The Power Mac 9600 Adventure, Part I – The Planning Phase

The Power Mac 9600 is one of my holy grail machines. 

It began in the early 2000s when a good friend of mine saw that I was getting by on an old Macintosh LC as my computer. We had a Compaq Deskpro (with a 450MHz Pentium III) as our family computer, but the LC was my plaything.

He had a Power Mac 8100 destined for ewaste, so he handed it off to me. Soon thereafter, he upgraded to a Power Mac 9600 (and I thought the thing was absolutely badass) and handed his 9500 down to me.
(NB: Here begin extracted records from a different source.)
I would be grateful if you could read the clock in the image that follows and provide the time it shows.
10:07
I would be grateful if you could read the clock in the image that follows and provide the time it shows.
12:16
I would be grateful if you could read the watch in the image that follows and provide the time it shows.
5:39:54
And that 9500 was also a badass machine, eventually gaining a G3 CPU card before it was finally retired in favor of an iMac DV-SE.

Since I’ve been getting back into retro machines, I’ve been wanting to find a 9600 of my own to build the crap out of as homage to both my 9500 and the 9600 that I lusted after for a long time. Ideally I’d love to find a 9500, but I also know those are hard to find in good condition (due to the plastic interiors breaking due to plastic aging).
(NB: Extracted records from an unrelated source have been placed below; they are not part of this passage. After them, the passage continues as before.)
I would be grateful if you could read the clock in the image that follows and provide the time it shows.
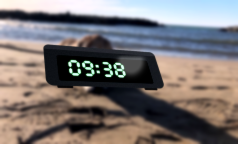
9:38
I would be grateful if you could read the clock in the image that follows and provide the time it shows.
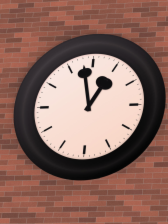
12:58
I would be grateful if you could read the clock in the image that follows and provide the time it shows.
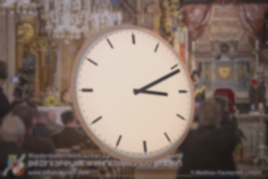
3:11
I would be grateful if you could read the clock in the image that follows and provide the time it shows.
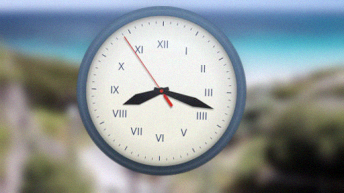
8:17:54
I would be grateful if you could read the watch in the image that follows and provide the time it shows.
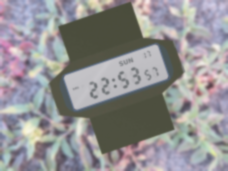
22:53:57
Thankfully, one did show up, and I’m insanely thankful to the person who made it all happen. It’s the lower end model, a 9600/200, but still a respectable machine.
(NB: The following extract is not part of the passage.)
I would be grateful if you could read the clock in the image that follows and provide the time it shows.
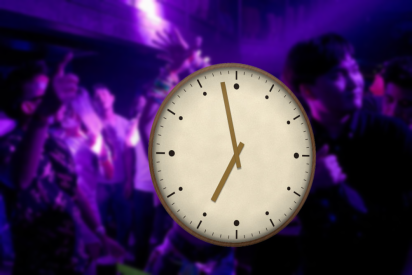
6:58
Machine in hand, I began planning what I wanted to do:

  • A G3 upgrade of some sort
  • Some form of fast storage
  • RAM (this is ongoing)
  • A good video card
  • USB (and FireWire?)

 Thankfully, for the most part, I got most of this down. Let’s break it down:

The G3 Upgrade

This is one of those things I anticipated to not be getting for a long time. However, as it happens, I put out feelers, and someone I knew actually had one! As of this writing, I have yet to get it, but it should be soon. I’m told it’s an Interware card, specifically a Vpower G3 366.
While I would have preferred a NewerTech for multiple reasons (more of this in a bit), I’m not picky, I’ll take anything I can get.
Not so fast, however: With the 9600 there are a couple gotchas. My 9600–being a 200MHz model from the factory–contains the first revision logic board, known as “Tsunami”. Later, faster models (250MHz and up) got second revision logic boards known as “Kansas”. Why is this a big deal? Because Tsunami has two issues: It has L2 cache on the logic board, and this is always there. With most upgrade cards, what’ll happen is the CPU’s L2 cache (which is usually leagues better) is demoted and reallocated to be L3 cache. This incurs a performance penalty.
The second issue is speculative multitasking. This is how the G3 CPU operates. The ROM of the Tsunami is bugged (or just doesn’t support it?) so it depends on the upgrade card to account for this. Kansas doesn’t suffer this problem with updated ROMs. Some cards (NewerTech) fix this in hardware. Some (Sonnet) fix this in software with a driver. I have no idea where the Interware card falls on this. It could be like NewerTech with a fix in hardware, or it could be like Sonnet (which is less desirable).
 
As of current, I’m actually loaning a 400MHz NewerTech MAXpowr G3 from the amazing Garth Beagle (who has been a tremendous help throughout this project!) and the control panel included with the card’s software indicates that it “fixes” the L2 cache problem, and the presence of a certain jumper config seemingly confirms the fix for the Tsunami boards. Sweet.
(And the thing’s a speed demon, too. Boot times were cut in half.)

Storage

This is the one that has been the toughest nut to crack.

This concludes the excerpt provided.